Not that she acted like it. She was just quiet. To our fertile and vengeful minds, she appeared haughty and aloof. Too good for us. Looking back on it, she was probably just terrified of our overt, racist ignorance.
With each day that she failed to figure out a way to make friends, our opinion of her cemented.
Not that any of us walked forth with an offer of coffee. God, I hate looking back on those days.
It was the damn colony ladder social formation. “A combination of royalty and democracy”, they called it. “Screw those who had the bad taste to be born here out of wedlock”, we called it. The families that landed first made the rules and made provisions for their children.
It wasn’t long before the first bastards were born. It’s harsh setting up a colony. Those bastards were put to work and stripped of their last names. So were their parents.
The seven First Cities (New Omaha, New Minsk, New Albion, New California, New Vancouver, New Singapore, and New New Delhi) still maintained strict adherence to original colonization dogma. They preached abstinence before marriage and were obscenely rich off of the original patents set up by their fore-fathers. The last names that came out of those cities were known world-wide as the ruling class.
They were also the keepers of The Needle.

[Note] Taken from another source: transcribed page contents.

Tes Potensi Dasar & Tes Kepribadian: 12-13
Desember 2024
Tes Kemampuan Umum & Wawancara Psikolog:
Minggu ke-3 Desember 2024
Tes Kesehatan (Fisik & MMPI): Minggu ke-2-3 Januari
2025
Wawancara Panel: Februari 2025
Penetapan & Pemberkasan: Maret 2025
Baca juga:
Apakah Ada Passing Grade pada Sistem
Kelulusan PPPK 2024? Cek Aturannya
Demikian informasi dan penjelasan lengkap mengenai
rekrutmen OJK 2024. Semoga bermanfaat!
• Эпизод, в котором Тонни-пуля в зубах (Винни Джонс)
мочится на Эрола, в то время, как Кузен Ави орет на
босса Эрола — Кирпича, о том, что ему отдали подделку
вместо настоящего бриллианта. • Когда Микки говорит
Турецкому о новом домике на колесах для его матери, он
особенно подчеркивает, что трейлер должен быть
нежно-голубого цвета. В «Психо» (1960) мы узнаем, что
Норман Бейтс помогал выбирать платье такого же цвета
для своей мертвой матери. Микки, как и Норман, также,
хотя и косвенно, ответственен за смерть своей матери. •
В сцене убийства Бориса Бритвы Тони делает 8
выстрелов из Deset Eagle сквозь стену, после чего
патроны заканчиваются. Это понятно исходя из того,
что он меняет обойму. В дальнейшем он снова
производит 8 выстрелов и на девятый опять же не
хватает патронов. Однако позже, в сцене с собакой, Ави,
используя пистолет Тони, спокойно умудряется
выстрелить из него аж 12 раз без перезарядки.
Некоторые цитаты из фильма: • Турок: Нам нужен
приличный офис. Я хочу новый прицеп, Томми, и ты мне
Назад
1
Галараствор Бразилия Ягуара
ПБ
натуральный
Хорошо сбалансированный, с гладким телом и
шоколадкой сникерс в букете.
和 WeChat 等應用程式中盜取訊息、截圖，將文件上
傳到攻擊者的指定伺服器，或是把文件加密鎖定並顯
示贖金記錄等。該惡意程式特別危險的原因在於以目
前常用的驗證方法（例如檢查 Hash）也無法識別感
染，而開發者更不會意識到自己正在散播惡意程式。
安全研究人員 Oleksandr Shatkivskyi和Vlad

That was the communications array that kept us in contact with updates from what they called our Home System. The updates were centuries out of date when I was a child. I still remember the day that The Needle went silent. On all of the screens, the First Cities Networks showed the faithful in the streets, wailing, not knowing how or why their god had gone silent.

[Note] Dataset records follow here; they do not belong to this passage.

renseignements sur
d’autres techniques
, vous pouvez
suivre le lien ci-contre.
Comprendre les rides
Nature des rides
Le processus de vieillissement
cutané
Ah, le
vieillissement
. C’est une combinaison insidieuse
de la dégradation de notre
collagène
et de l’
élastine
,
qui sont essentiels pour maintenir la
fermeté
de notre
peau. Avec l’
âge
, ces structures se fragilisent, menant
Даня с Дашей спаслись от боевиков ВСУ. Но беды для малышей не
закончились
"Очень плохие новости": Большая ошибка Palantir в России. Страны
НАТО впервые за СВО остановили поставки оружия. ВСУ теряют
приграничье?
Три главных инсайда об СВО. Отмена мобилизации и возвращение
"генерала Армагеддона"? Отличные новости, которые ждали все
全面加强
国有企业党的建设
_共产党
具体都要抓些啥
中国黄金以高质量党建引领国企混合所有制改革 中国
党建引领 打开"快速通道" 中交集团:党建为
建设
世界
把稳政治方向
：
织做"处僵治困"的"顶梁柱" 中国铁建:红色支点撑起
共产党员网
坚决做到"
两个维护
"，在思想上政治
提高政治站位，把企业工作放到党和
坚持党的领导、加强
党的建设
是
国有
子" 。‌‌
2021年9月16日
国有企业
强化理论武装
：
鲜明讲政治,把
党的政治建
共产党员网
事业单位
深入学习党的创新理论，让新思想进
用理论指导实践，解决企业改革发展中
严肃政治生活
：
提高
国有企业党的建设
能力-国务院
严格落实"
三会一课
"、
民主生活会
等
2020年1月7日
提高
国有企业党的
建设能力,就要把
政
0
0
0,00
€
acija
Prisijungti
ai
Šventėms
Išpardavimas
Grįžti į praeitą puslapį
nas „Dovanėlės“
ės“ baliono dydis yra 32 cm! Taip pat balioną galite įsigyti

My father simply said “Well, that’s that.” and got up to get another drink. Our whole family was fifth-generation bastards with no last name like our entire neighbourhood.

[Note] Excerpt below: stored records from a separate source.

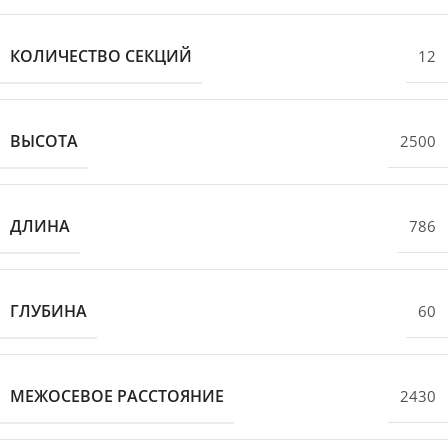
КОЛИЧЕСТВО СЕКЦИЙ
12
ВЫСОТА
2500
ДЛИНА
786
ГЛУБИНА
60
МЕЖОСЕВОЕ РАССТОЯНИЕ
2430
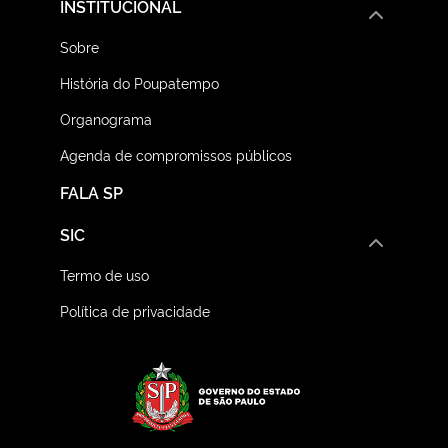
INSTITUCIONAL
Sobre
História do Poupatempo
Organograma
Agenda de compromissos públicos
FALA SP
SIC
Termo de uso
Política de privacidade
Logo do Governo do E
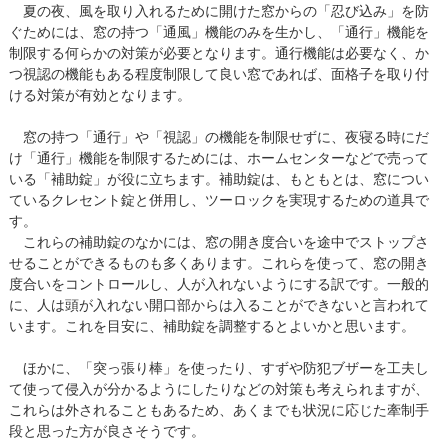
夏の夜、風を取り入れるために開けた窓からの「忍び込み」を防
ぐためには、窓の持つ「通風」機能のみを生かし、「通行」機能を
制限する何らかの対策が必要となります。通行機能は必要なく、か
つ視認の機能もある程度制限して良い窓であれば、面格子を取り付
ける対策が有効となります。
窓の持つ「通行」や「視認」の機能を制限せずに、夜寝る時にだ
け「通行」機能を制限するためには、ホームセンターなどで売って
いる「補助錠」が役に立ちます。補助錠は、もともとは、窓につい
ているクレセント錠と併用し、ツーロックを実現するための道具で
す。
これらの補助錠のなかには、窓の開き度合いを途中でストップさ
せることができるものも多くあります。これらを使って、窓の開き
度合いをコントロールし、人が入れないようにする訳です。一般的
に、人は頭が入れない開口部からは入ることができないと言われて
います。これを目安に、補助錠を調整するとよいかと思います。
ほかに、「突っ張り棒」を使ったり、すずや防犯ブザーを工夫し
て使って侵入が分かるようにしたりなどの対策も考えられますが、
これらは外されることもあるため、あくまでも状況に応じた牽制手
段と思った方が良さそうです。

The First Cities were outnumbered. Their only strength was their stranglehold on the economy and their status as keeper of The Needle. Now that The Needle was no longer talking, a lot of the rest of the population of the world became increasingly concerned about the unfair distribution of wealth.
A rebellion was brewing. Sides were being chosen.
All this was happening when the First Cities girl joined our office. I got trapped in an elevator with her. We shared a few nervous hellos at first and then I launched into a tirade about why I hated her people.
Astoundingly, she agreed with most of it.
I listened to her talk about what her parents had told her about keeping the rest of the planet in line and how she didn’t like it.
She’d run away. We pretended to keep hating each other but over the next few months, we ended up sleeping over at each other’s apartments. It was only a matter of time before people found out.
My friends disdainfully said I was really ‘coming in first’ and stopped calling me after I broke one of their noses on a lunch hour. They washed their hands of me. I shouldn’t have been surprised that it happened so quickly but it hurt.
We’re both outcasts now and we couldn’t be happier. We moved in together. The rebellion’s coming but we’ll worry about that when it gets here.